Vos consignes: Rédigez la suite du reportage sur Odessa et Mykolaïv en temps de guerre, en reprenant après sa dernière phrase.

Texte présenté:
* * *

A Zatoka, dans l'oblast d'Odessa, deux missiles russes se sont abattus en août 2022. ©Charles de Blondin

REPORTAGE. Après 6 mois de guerre*, les villes d’Odessa et de Mykolaïv s’adaptent au conflit. Autrefois prisées par les touristes pour leur accès à la mer Noire, elles ne sont aujourd’hui plus que l’ombre d’elles-mêmes.

 

Les alarmes retentissent une nouvelle fois à Odessa. Mais les fidèles de la cathédrale de l’Assomption de la Bienheureuse Vierge Marie ne semblent pas s’en soucier. Dans cette bâtisse du XIXe siècle, remplie de fidèles, l’heure est d’abord à la prière et au recueillement. La guerre est proche et pourtant, le désir de « vivre comme avant » demeure fort.

* * *

Données fournies:
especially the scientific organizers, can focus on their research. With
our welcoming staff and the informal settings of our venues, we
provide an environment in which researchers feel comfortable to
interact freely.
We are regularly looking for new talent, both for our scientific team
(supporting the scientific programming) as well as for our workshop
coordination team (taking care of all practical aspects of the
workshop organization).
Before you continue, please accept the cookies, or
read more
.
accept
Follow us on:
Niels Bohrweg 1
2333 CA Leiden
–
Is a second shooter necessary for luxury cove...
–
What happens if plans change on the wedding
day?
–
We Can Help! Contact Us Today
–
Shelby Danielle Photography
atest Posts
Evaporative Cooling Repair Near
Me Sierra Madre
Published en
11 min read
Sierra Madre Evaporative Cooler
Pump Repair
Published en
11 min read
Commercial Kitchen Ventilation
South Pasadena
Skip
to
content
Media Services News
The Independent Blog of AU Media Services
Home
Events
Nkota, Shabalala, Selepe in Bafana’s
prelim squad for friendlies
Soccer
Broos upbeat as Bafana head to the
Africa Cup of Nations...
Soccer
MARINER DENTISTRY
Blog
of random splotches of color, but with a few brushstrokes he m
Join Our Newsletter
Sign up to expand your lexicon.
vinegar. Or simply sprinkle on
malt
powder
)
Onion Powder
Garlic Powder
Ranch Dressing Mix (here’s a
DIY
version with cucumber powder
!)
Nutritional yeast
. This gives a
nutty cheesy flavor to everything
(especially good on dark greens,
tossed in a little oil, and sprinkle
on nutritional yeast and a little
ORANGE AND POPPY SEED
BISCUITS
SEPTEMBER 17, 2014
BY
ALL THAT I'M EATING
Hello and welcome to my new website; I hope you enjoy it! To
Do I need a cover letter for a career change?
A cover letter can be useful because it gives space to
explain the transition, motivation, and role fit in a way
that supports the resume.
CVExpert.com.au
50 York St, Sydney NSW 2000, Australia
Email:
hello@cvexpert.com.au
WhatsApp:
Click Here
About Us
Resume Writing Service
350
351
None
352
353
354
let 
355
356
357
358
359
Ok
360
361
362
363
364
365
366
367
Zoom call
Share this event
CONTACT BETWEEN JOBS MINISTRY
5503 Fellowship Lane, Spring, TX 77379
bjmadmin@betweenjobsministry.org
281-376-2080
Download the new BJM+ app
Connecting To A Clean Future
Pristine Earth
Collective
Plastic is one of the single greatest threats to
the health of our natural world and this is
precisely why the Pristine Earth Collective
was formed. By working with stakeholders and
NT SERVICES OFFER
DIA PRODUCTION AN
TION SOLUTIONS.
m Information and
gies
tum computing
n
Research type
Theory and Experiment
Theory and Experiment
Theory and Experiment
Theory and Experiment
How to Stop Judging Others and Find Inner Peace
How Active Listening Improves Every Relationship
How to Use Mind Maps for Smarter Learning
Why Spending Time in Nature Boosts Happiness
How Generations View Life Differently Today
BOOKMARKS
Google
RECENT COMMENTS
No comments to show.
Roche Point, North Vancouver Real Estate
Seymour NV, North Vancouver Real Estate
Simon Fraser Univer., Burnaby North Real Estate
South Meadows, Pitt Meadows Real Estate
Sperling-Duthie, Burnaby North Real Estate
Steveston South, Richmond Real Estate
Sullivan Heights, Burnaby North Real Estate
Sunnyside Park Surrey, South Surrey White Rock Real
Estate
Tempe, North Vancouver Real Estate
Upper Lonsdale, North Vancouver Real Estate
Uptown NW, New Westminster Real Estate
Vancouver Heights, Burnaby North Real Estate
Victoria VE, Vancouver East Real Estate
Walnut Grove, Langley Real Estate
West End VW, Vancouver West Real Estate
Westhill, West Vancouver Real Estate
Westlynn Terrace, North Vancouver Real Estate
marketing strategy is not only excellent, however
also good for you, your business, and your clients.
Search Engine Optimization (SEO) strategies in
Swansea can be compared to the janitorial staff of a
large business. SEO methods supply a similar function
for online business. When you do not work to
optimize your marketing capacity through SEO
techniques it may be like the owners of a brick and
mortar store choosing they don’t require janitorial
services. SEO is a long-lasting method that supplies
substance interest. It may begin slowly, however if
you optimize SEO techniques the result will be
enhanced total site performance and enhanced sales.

* * *

Résultat obtenu:
Des carcasses de blindés russes sont exposées dans le centre-ville de Kiev en août. ©Charles de Blondin

 

Quelques jours en arrière, nous arrivions depuis Kiev dans l’oblast d’Odessa. La ville méridionale et sa région furent abondamment bombardées dès les premiers jours du conflit. A peine arrivés, nous décidons de faire un détour par la petite ville touristique de Zatoka. Son pont ferroviaire, véritable nœud logistique stratégique reliant à la Roumanie, fait l’objet d’attaques russes. De nombreux pâtés de maisons y sont totalement détruits, certains seulement quelques jours avant notre passage. Aux abords de la ville et du pont, les soldats sont particulièrement méfiants, et les barrages sont nombreux. La fouille de notre voiture est de rigueur : certains nous soupçonnent même d’être des espions russes !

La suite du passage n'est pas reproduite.